Question

In: Finance

The Hudson Corporation makes an investment of $38,250 that provides the following cash flow: Year Cash...

The Hudson Corporation makes an investment of $38,250 that provides the following cash flow:

Year Cash Flow
1 $19,000
2 19,000
3 13,000


Use Appendix B and Appendix D for an approximate answer but calculate your final answer using the formula and financial calculator methods.  

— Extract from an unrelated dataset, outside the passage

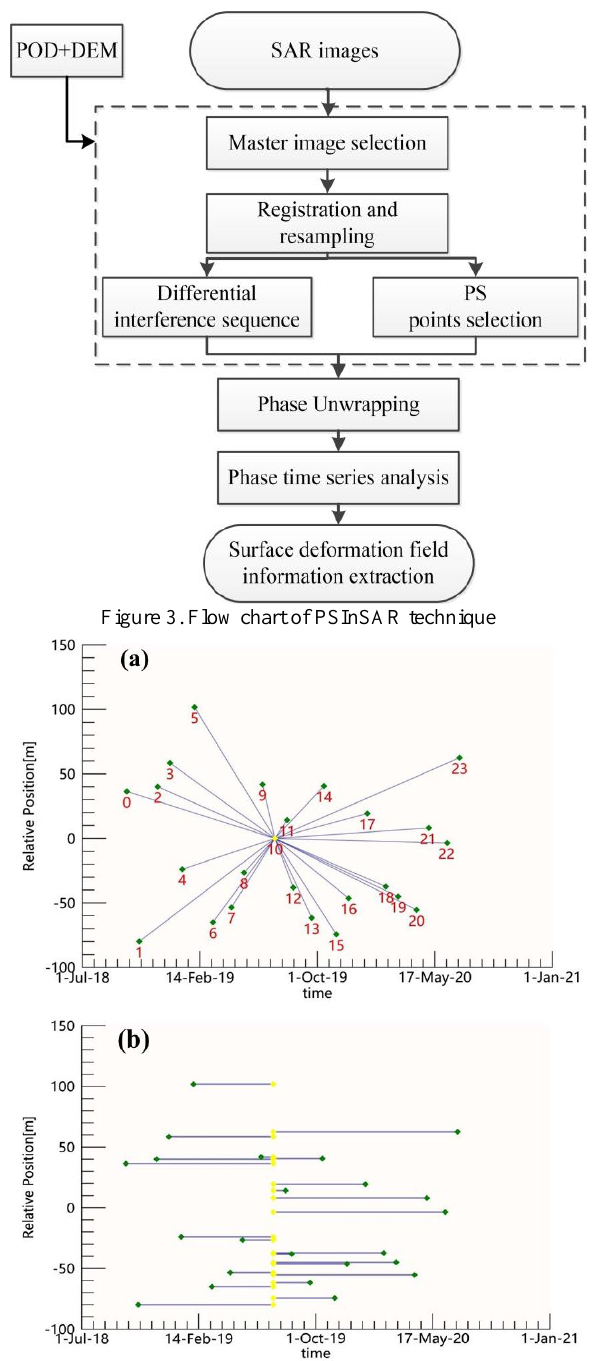
Figure 4. (a) Time-position of Sentinel-1A image interferometric pairs; and (b) time-baseline of image interferometric pairs. The blue lines depict interferometric pairs. The yellow and green diamonds correspond to the master image and secondary images, respectively. (2) The other secondary images are registered with the master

a. What is the net present value at a discount rate of 11 percent? (Do not round intermediate calculations and round your answer to 2 decimal places.)
  




b. What is the internal rate of return? (Do not round intermediate calculations. Enter your answer as a percent rounded to 2 decimal places.)
  



c. Would you make the same decision under both parts a and b?

Solutions

Expert Solution

(a): rate = 11% and thus PVIF = 1/1.11^n where n is the year of cash flow. PV = cash flow in a year *PVIF for that year. NPV = sum of all PVs.

Year CF 1+r PVIF PV
0 -       38,250 1.11      1.0000 - 38,250.00
1          19,000      0.9009    17,117.12
2          19,000      0.8116    15,420.83
3          13,000      0.7312      9,505.49
NPV     3,793.43

Thus NPV = $3,793.43

(b): IRR is the rate at which NPV becomes nil. I have computed the IRR using the trial and error method.

Year CF 1+r PVIF PV
0 -       38,250 1.169759      1.0000 - 38,250.00
1          19,000      0.8549    16,242.67
2          19,000      0.7308    13,885.49
3          13,000      0.6248      8,121.84
NPV 0

Thus IRR = 1.169759 - 1 = 16.98%

IRR = 16.98%

(c): Yes, same decision will be made in both parts. In “a” NPV is positive and hence project will be accepted. In “b” IRR of 16.98% > discount rate of 11% and hence project will be accepted. Thus project is accepted in both “a” and “b”.